Sawyer's eyes narrowed. His lips smiled, but his face grimaced. "Do you think that out of the goodness of my heart, I'll hand over the guns to you? Come now, Mohammed, you know I haven't got any heart. You've always known that. Maybe you're the only one who never started believing there was some secret kindness in me. Kate was so willing to believe it. But not you."
Kate had been willing to believe it, Sayid thought. She had wanted to believe it because she saw in Sawyer something of herself, something of her own past, and if Sawyer was capable of reformation, then that meant she was capable too.
"And I know you," Sawyer continued, "I know you've always been a barbarian."
"If you think that, why are you so certain I will not torture you?"
"Because I know you still believe you're civilized."
When Sayid did not rise to this bait, Sawyer let one arm hang casually over his knee as he leaned forward and said, "I'll fight you for them."
"Pardon?"
"I'll fight you for them," Sawyer repeated. "The guns. In the morning. In front of the whole camp. Mano a mano."
"Hand to hand?"
Sawyer snorted. "Good to see you're a translator as well as a torturer."
"I do not understand," said Sayid, and his face revealed his confusion.
"If you win, you can have the guns."
"You want to fight for the guns?" Sayid asked pointedly. "Like schoolboys sparring over insults?"
"Well, Gahndi, it ain't like you never did it before. Back when I accused you of bringing down the plane, you could have just turned the other cheek. Instead, you called me a redneck and took the first swing. So why don't you drop the holier-than-thou attitude and agree to fight me for the guns? Whoever asks for mercy first loses."
Sayid sat quietly for a long while. At last he said, "Very well."
"You haven't asked me what I get if you lose." Sawyer's voice was cold. He hadn't expected Sayid to ask, and yet having that expectation met only fueled his loathing.

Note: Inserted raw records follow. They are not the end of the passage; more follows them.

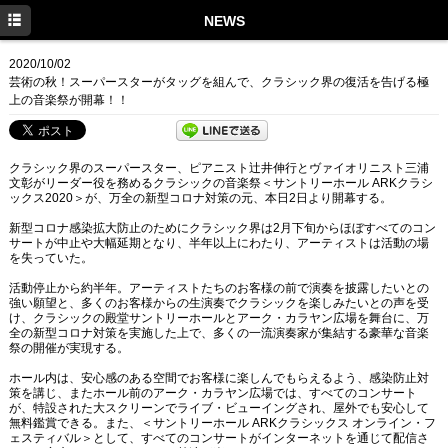
TOP
NEWS
PROFILE
2020/10/02
芸術の秋！スーパースターがタッグを組んで、クラシック界の復活を告げる極
NEWS
上の音楽祭が開幕！！
CONCERT
クラシック界のスーパースター、ピアニスト辻井伸行とヴァイオリニスト三浦
DISCOGRAPHY
文彰がリーダー役を務めるクラシックの音楽祭＜サントリーホール ARKクラシ
ックス2020＞が、万全の新型コロナ対策の元、本日2日より開幕する。
LINK
新型コロナ感染拡大防止のためにクラシック界は2月下旬からほぼすべてのコン
サートが中止や大幅延期となり、半年以上にわたり、アーティストは活動の場
Twitter
を失っていた。
活動停止から約半年。アーティストたちのお客様の前で演奏を披露したいとの
Facebook
強い願望と、多くのお客様からの生演奏でクラシックを楽しみたいとの声を受
け、クラシックの殿堂サントリーホールとアーク・カラヤン広場を舞台に、万
Instagram
全の新型コロナ対策を実施した上で、多くの一流演奏家が集結する豪華な音楽
祭の開催が実現する。
ホール内は、安心感のある空間でお客様に楽しんでもらえるよう、感染防止対
策を講じ、またホール前のアーク・カラヤン広場では、すべてのコンサート
が、特設された大スクリーンでライブ・ビューイングされ、屋外でも安心して
無料鑑賞できる。また、＜サントリーホール ARKクラシックス オンライン・フ
ェスティバル＞として、すべてのコンサートがインターネットを通じて配信さ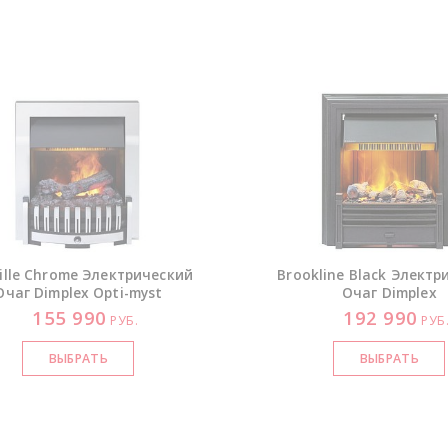
ille Chrome Электрический
Brookline Black Электр
Очаг Dimplex
Opti-myst
Очаг Dimplex
155 990
192 990
РУБ.
РУБ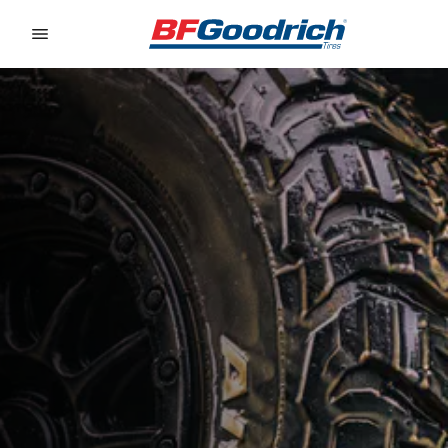
Go to page content
Go to page navigation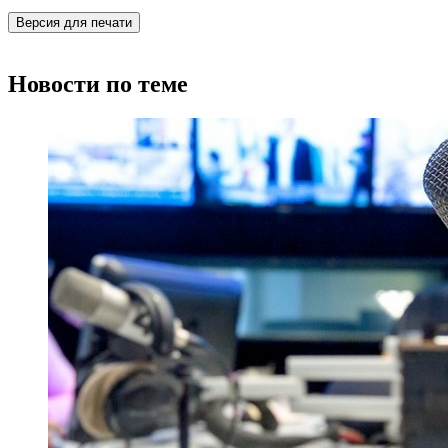
Версия для печати
Новости по теме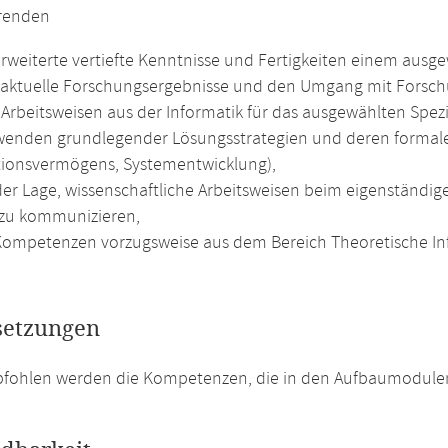
erenden
rweiterte vertiefte Kenntnisse und Fertigkeiten einem ausge
aktuelle Forschungsergebnisse und den Umgang mit Forschu
Arbeitsweisen aus der Informatik für das ausgewählten Spez
enden grundlegender Lösungsstrategien und deren formale
tionsvermögens, Systementwicklung),
 der Lage, wissenschaftliche Arbeitsweisen beim eigenstän
zu kommunizieren,
ompetenzen vorzugsweise aus dem Bereich Theoretische In
setzungen
pfohlen werden die Kompetenzen, die in den Aufbaumodulen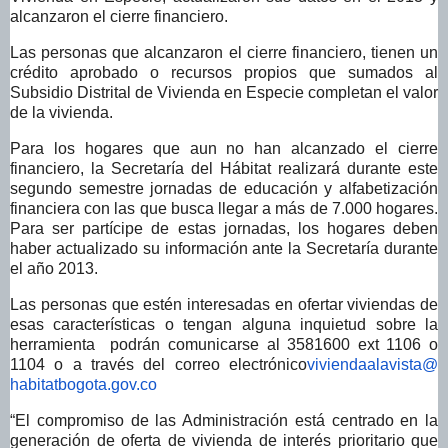
alcanzaron el cierre financiero.
Las personas que alcanzaron el cierre financiero, tienen un
crédito aprobado o recursos propios que sumados al
Subsidio Distrital de Vivienda en Especie completan el valor
de la vivienda.
Para los hogares que aun no han alcanzado el cierre
financiero, la Secretaría del Hábitat realizará durante este
segundo semestre jornadas de educación y alfabetización
financiera con las que busca llegar a más de 7.000 hogares.
Para ser partícipe de estas jornadas, los hogares deben
haber actualizado su información ante la Secretaría durante
el año 2013.
Las personas que estén interesadas en ofertar viviendas de
esas características o tengan alguna inquietud sobre la
herramienta podrán comunicarse al 3581600 ext 1106 o
1104 o a través del correo electrónico
viviendaalavista@
habitatbogota.gov.co
“El compromiso de las Administración está centrado en la
generación de oferta de vivienda de interés prioritario que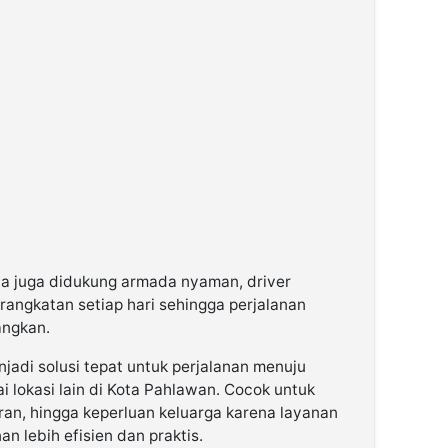
aya juga didukung armada nyaman, driver
angkatan setiap hari sehingga perjalanan
angkan.
jadi solusi tepat untuk perjalanan menuju
lokasi lain di Kota Pahlawan. Cocok untuk
uran, hingga keperluan keluarga karena layanan
n lebih efisien dan praktis.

"I do not see how I could lose."
"Of course you don't. You think too highly of yourself." When Sawyer and Sayid had fought after the plane crash, the Iraqi had done well, but Sawyer still believed that if they had not been pulled apart, he would eventually have won. Sayid had training and endurance and anger. But how much actual experience did he have? Modern war didn't exactly call for fistfights, but the barroom certainly did. Sawyer had been in countless fights, and he too had endurance. He also had something more powerful than anger—he had spite.
"I was a soldier," Sayid said, "and an interrogator, and I have beaten many men—"
"Men bound to chairs? Men tied to trees? Wispy, middle-aged men from Minnesota?"
Sayid clenched his teeth. But he asked the question Sawyer was waiting for. "What do you get if I lose?"
Sawyer smiled, not a feigned, satirical smile, but a smile almost of genuine delight. "Pure satisfaction," he answered. And a chance to prove to everyone else that you aren't quite the man you think you are.
They set a time to meet in the morning, by the shore, and they established some basic ground rules. There weren't many. Sawyer watched Sayid take his knife and leave. He lay back down on his pillow, folding his arms behind his neck, and he smiled like a satiated baby as he drifted off to sleep.